● Source:

In my twenties, I went to a fancy party as an older man’s plus-one. That was the only way I could have been thereI was far too poor to have been invited otherwise. The host’s apartment had amazing art hanging everywhere: originals by Richard Prince, Cindy Sherman, and Robert Mapplethorpe. This was real art, art I had only seen in textbooks and museums, far cries from the posters my friends and I had in cheap plastic frames. Around me, young women stared pensively at the photographs displayed, pretending not to notice the men staring at us. Our first real leather handbags dangled surreptitiously from our shoulders; our opaque tights hid the same unblemished legs. This was the game: look at a photo of a nude woman while letting a male guest look at you.

That was when I saw it: hanging above the sofa, on an eggshell-colored wall just a hint beyond white, was the photograph I hadn’t seen since I was thirteen.

● Exercise brief: Switch "handbags" to "purses" and write out the stretch of the party passage from "In my twenties, I" through "look at you.". The lines after this point have no connection to the party passage.

● Dataset extract:

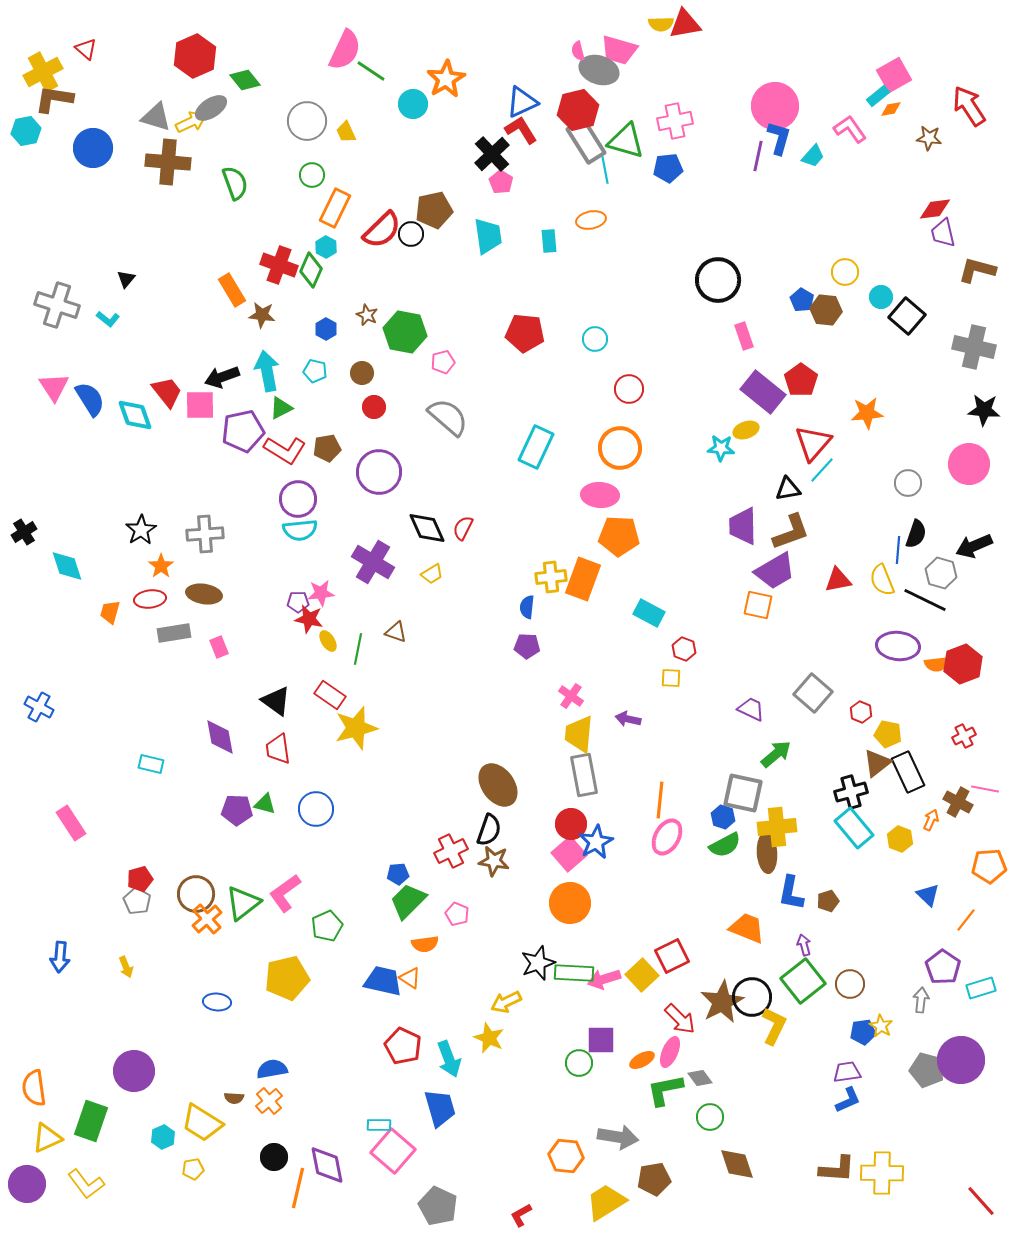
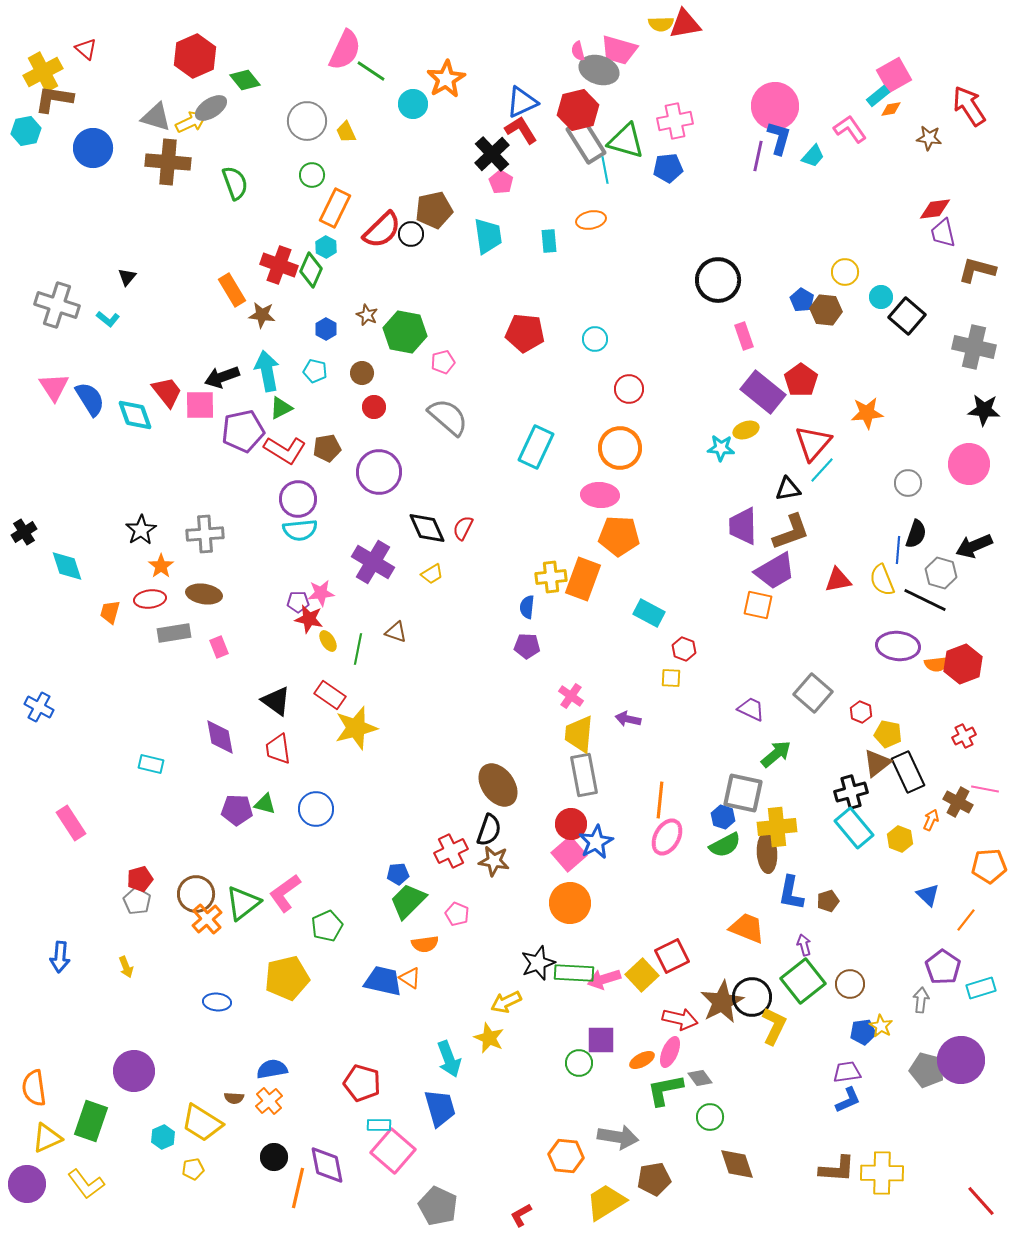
black triangle at (126, 279): moved 1 px right, 2 px up
red arrow at (680, 1019): rotated 32 degrees counterclockwise
red pentagon at (403, 1046): moved 41 px left, 37 px down; rotated 9 degrees counterclockwise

● Task response:
In my twenties, I went to a fancy party as an older man’s plus-one. That was the only way I could have been thereI was far too poor to have been invited otherwise. The host’s apartment had amazing art hanging everywhere: originals by Richard Prince, Cindy Sherman, and Robert Mapplethorpe. This was real art, art I had only seen in textbooks and museums, far cries from the posters my friends and I had in cheap plastic frames. Around me, young women stared pensively at the photographs displayed, pretending not to notice the men staring at us. Our first real leather purses dangled surreptitiously from our shoulders; our opaque tights hid the same unblemished legs. This was the game: look at a photo of a nude woman while letting a male guest look at you.